The problem I see is that they both, especially when used 'improperly', prevent people from innovate.
To me it looks like software improves also by recycling and improving existing concepts so, when it comes to software, patent owners eventually manage to raise some money, but that's all.
They cause much greater damage to the rest of us by stopping other people from reusing the concept.
The thing is that from my perspective, the same happens with most of the grants given to copyrights holders.
Again, when speaking about software, to give a copyright holder the right to be credited for the work is perfectly fine, but what about the right to determine who may adapt the work to other forms, who may perform the work, who may financially benefit from it?
I don't disagree, but I'm ok with taking this one step at a time, and I feel patents, being monopolies on general ideas, not specific realizations of such, are the more obviously worse of the two.

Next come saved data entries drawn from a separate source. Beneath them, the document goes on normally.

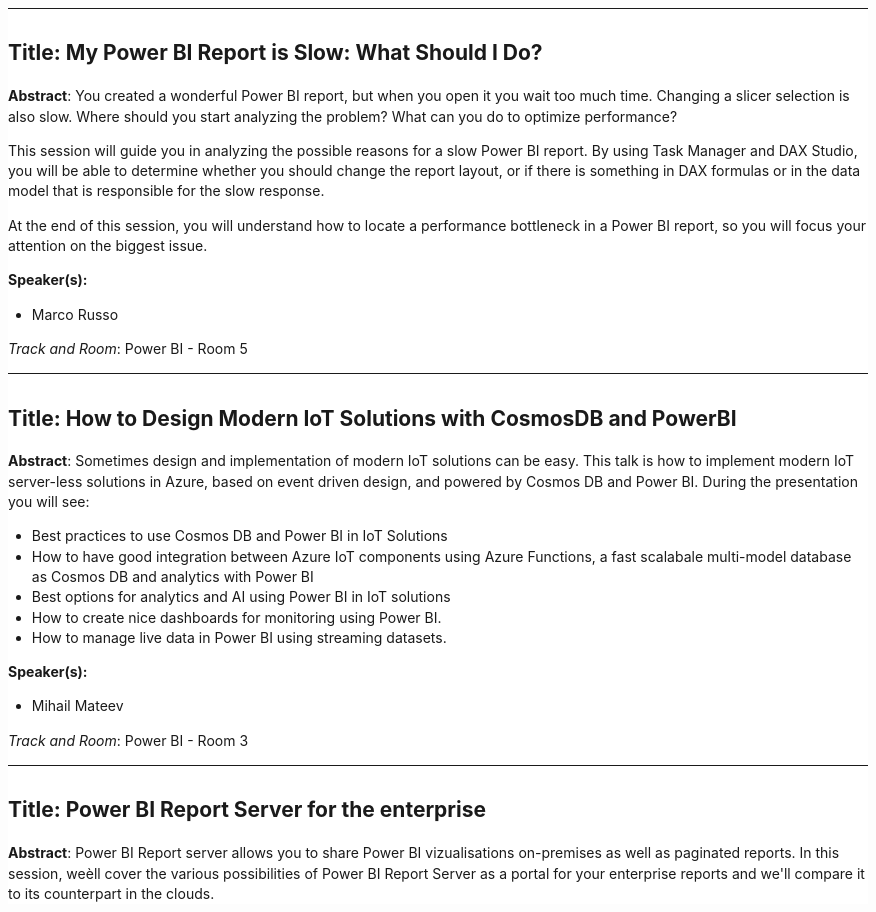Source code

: ----------------------------------------------------------------------------------- 
 
 
## Title: My Power BI Report is Slow: What Should I Do?
 
**Abstract**:
You created a wonderful Power BI report, but when you open it you wait too much time. Changing a slicer selection is also slow. Where should you start analyzing the problem? What can you do to optimize performance?

This session will guide you in analyzing the possible reasons for a slow Power BI report. By using Task Manager and DAX Studio, you will be able to determine whether you should change the report layout, or if there is something in DAX formulas or in the data model that is responsible for the slow response.

At the end of this session, you will understand how to locate a performance bottleneck in a Power BI report, so you will focus your attention on the biggest issue.
 
**Speaker(s):**
- Marco Russo
 
*Track and Room*: Power BI - Room 5
 
----------------------------------------------------------------------------------- 
 
 
## Title: How to Design Modern IoT Solutions with CosmosDB and PowerBI
 
**Abstract**:
Sometimes design and implementation of modern IoT solutions can be easy. This talk is how to implement modern IoT server-less solutions in Azure, based on event driven design, and powered by Cosmos DB and Power BI.
During the presentation you will see:
-	Best practices to use Cosmos DB and Power BI in IoT Solutions
-	How to have good integration between Azure IoT components using Azure Functions, a fast scalabale multi-model database as Cosmos DB and analytics with Power BI
-	Best options for analytics and AI using Power BI in IoT solutions
-	How to create nice dashboards for monitoring using Power BI.
-	How to manage live data in Power BI using streaming datasets.
 
**Speaker(s):**
- Mihail Mateev
 
*Track and Room*: Power BI - Room 3
 
----------------------------------------------------------------------------------- 
 
 
## Title: Power BI Report Server for the enterprise
 
**Abstract**:
Power BI Report server allows you to share Power BI vizualisations on-premises as well as paginated reports. In this session, weèll cover the various possibilities of Power BI Report Server as a portal for your enterprise reports and we'll compare it to its counterpart in the clouds.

My main point is that some aspects of your argument, say:
> every idea you have was already had by someone else, or someone is having it right now
Hold much stronger specifically regarding patents. Because patents don't govern over unique instances of the same idea, but only specific realizations, and work on such an idea.
Also, the problem with copyrights disappearing regarding software, is that it may not help innovation much. Without copyright we still don't get source, and things that were protected by copyright are just now protected by secrecy. I imagine a lot of proprietary software would just continue the push into software as a service, with large blocks of important code never leaving the walls of the data center.
And also keep in mind, if you are a GPL supporter, without copyright suddenly the license looses it's teeth. And can now be included in proprietary products.
It may not be ultimately bad. But I feel it's a fair bit less obvious than patents.
I'm not really sure on this, but Uniloc owner Ric Richardson doesn't seem prima facie to fit the normal patent troll profile: he appears to be a bona fide inventor, but then I only looked at wikipedia and his blog http://ricrichardson.blogspot.co.uk/ .
Doesn't mean I support his action, of course and the whle legal system is fcked, hence the problem of the trolls, like Nathan Myrhvold's "Intellectual Ventures" https://www.techdirt.com/articles/20120811/02060619993/natha...
Not sure what constitutes a bona fida inventor but the first post on his blog is how he has just taken out a patent on another invention.
It seems he just invents stuff to then patent it. To me an inventor builds things. This is more akin to coming up with an idea and then cutting off anybody from every executing that idea without even having executed it yourself.
Doesn't mean this patent is "non-obvious", not excessively vague/broad. He attracted negative attention by going after X-Plane based on a vaguely scoped patent.
Why don't just register companies offshore in jurisdictions that reject/ignore patent law and avoid this mess? I don't think patent trolls would have much chance offshore.
Years ago when I was working at a small ISP in Columbia, SC I had lunch with Austin Meyer. He came in to upload the latest release of X-Plane to his FTP servers. We went across the street to get some shrimp and grits.
The man oozes genius. Over lunch he was rambling about some technique he discovered to render scenes at a much higher frame-rate. Something to do with culling and inlining a series of functions responsible for a very particular set of expensive transformations.
His almost hysterical, passionate, hyper, consuming personality made it a completely one-sided encounter. It was my pleasure to just sit and listen.
While we were walking out, I noticed the tail of his plaid shirt had come partially untucked. He had also missed 2 belt loops.
We're reading today about a man who legitimately doesn't have the cycles to spare for belt loops, let alone a patent battle. If for no other reason than to stop distracting people like Austin from doing what they do, we desperately need software patent reform.
Anyway. He probably thought I was a dope, but I still recall that lunch as one of my fondest memories while starting out in the industry.